Compression and Inference of Spiking Neural Networks on Resource-Constrained Hardware

TL;DR

This paper introduces a lightweight, optimized C runtime for spiking neural networks that enables efficient inference on resource-constrained hardware, achieving significant speedups and memory savings while maintaining accuracy.

Contribution

It presents a novel C-based runtime and model compression techniques for SNNs, facilitating deployment on embedded devices like microcontrollers.

Findings

Achieves ~10x speedup on desktop CPU

Reduces memory usage enabling microcontroller deployment

Maintains functional parity with Python baseline

Abstract

Spiking neural networks (SNNs) communicate via discrete spikes in time rather than continuous activations. Their event-driven nature offers advantages for temporal processing and energy efficiency on resource-constrained hardware, but training and deployment remain challenging. We present a lightweight C-based runtime for SNN inference on edge devices and optimizations that reduce latency and memory without sacrificing accuracy.

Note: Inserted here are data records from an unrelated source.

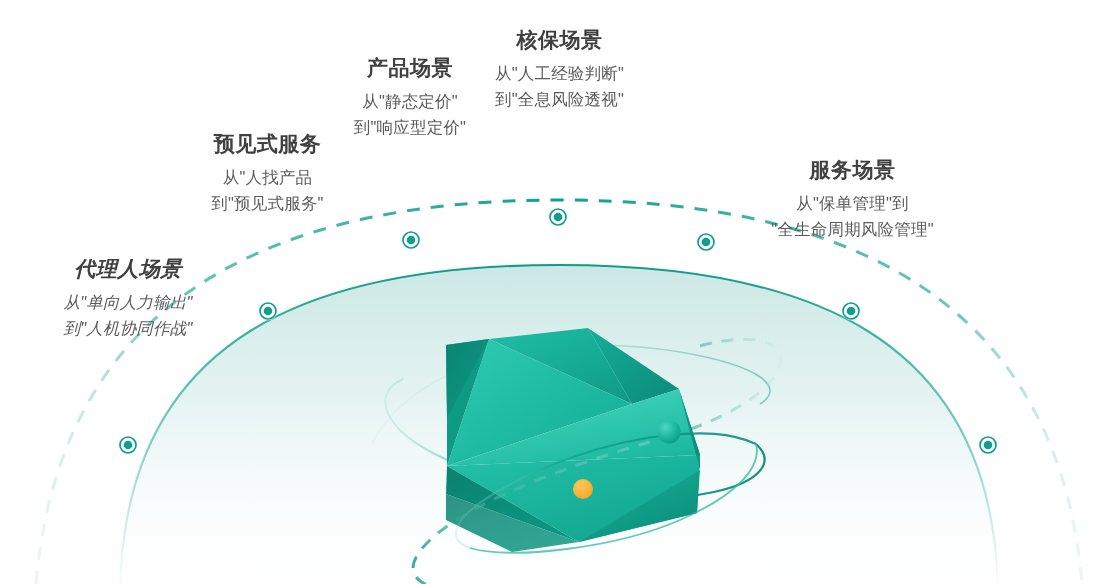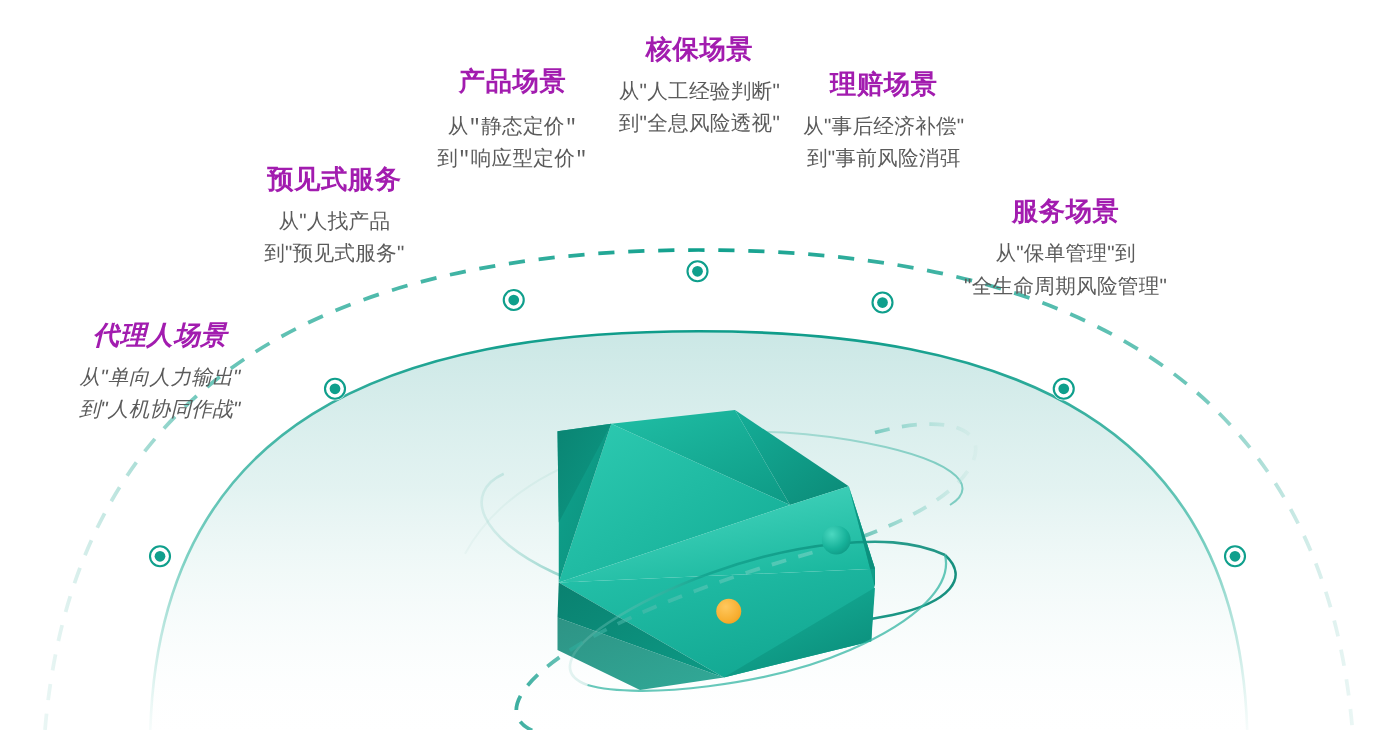"核保场景" .label .ttl { color: #a21caf -> #404040 }
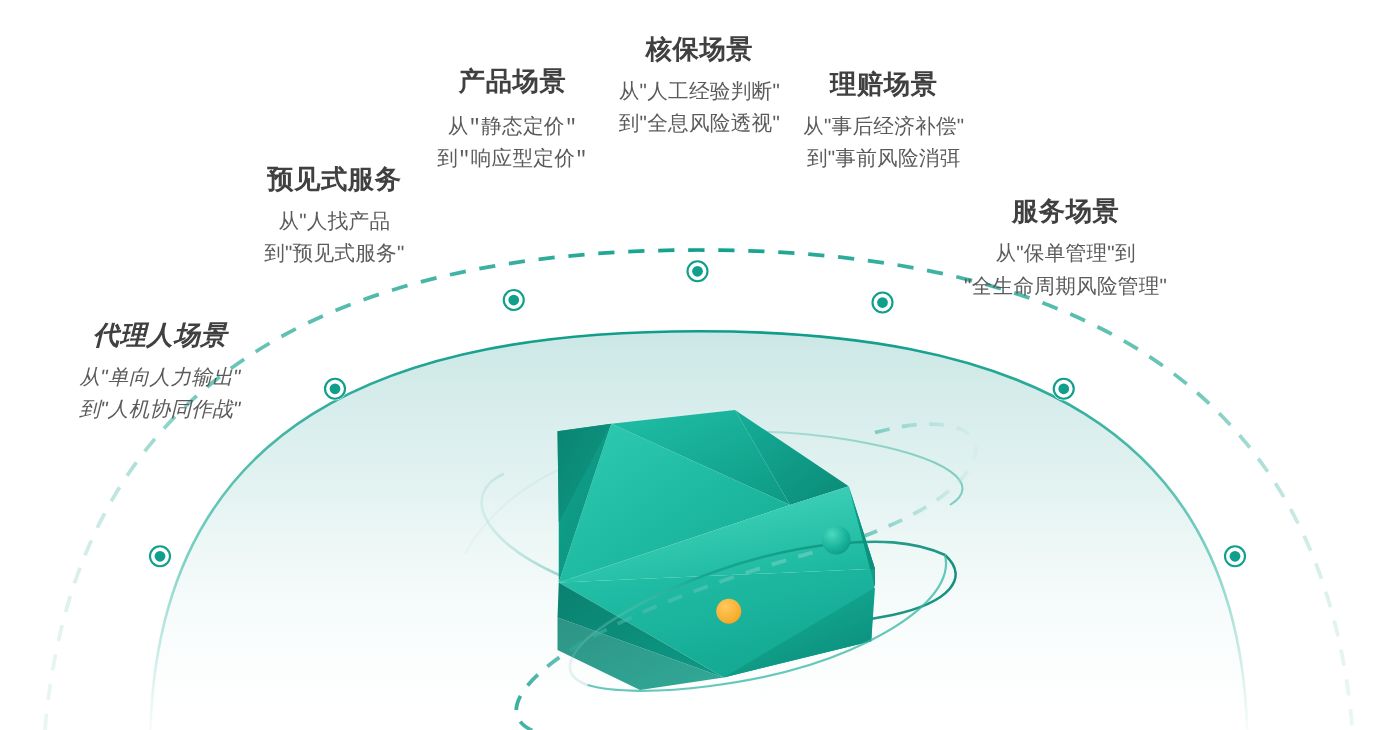"产品场景" div.label { font-family: Liberation Mono, monospace -> none }
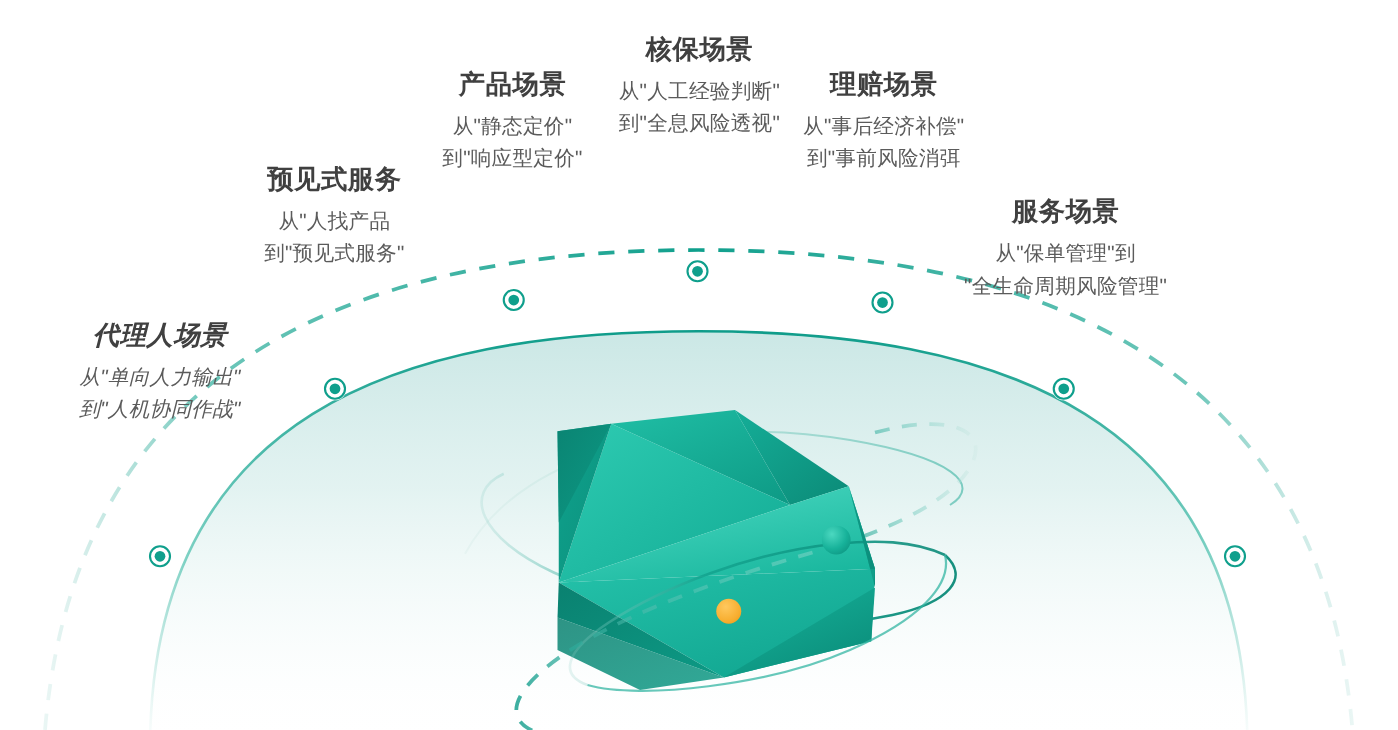"理赔场景" div.label { html: <div> <span>理赔场景</span> <span>从"事后经济补偿"</span> <span>到"事前风险消弭</span> </div> -> none }
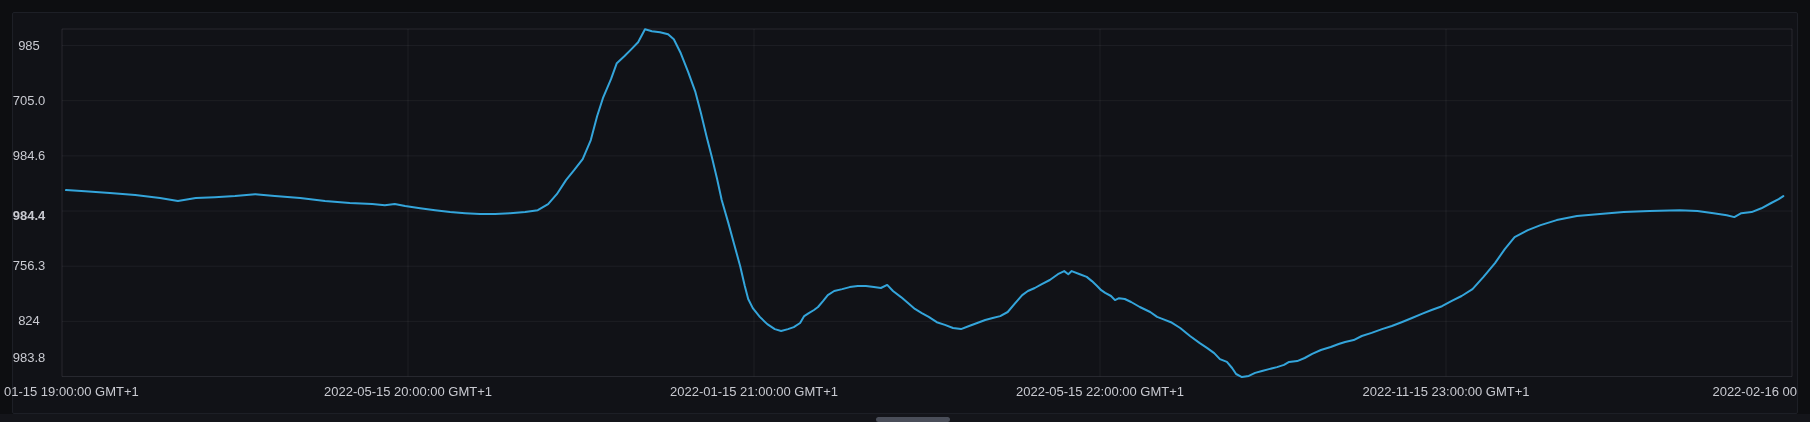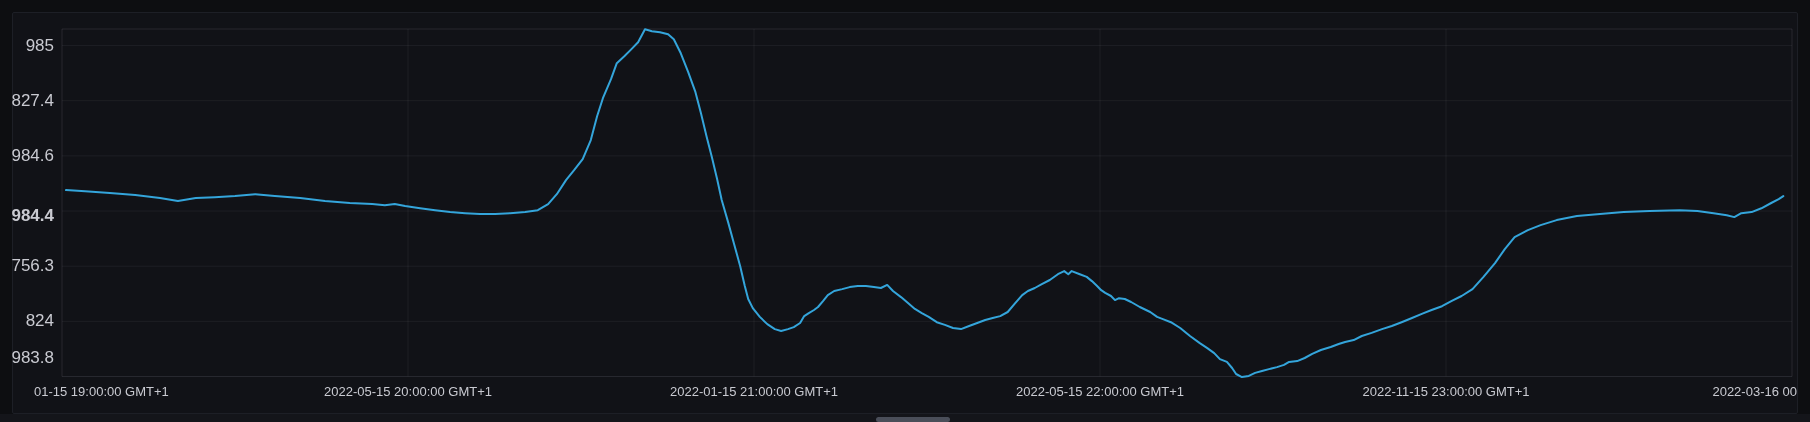"985" .y-label { font-size: 17px -> 13px; text-align: right -> center }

Trained models exported from SNNTorch are translated to a compact C representation; static, cache-friendly data layouts and preallocation avoid interpreter and allocation overheads. We further exploit sparse spiking activity to prune inactive neurons and synapses, shrinking computation in upstream convolutional layers. Experiments on N-MNIST and ST-MNIST show functional parity with the Python baseline while achieving ~10 speedups on desktop CPU and additional gains with pruning, together with large memory reductions that enable microcontroller deployment (Arduino Portenta H7). Results indicate that SNNs can be executed efficiently on conventional embedded platforms when paired with an optimized runtime and spike-driven model compression. Code: https://github.com/karol-jurzec/snn-generator/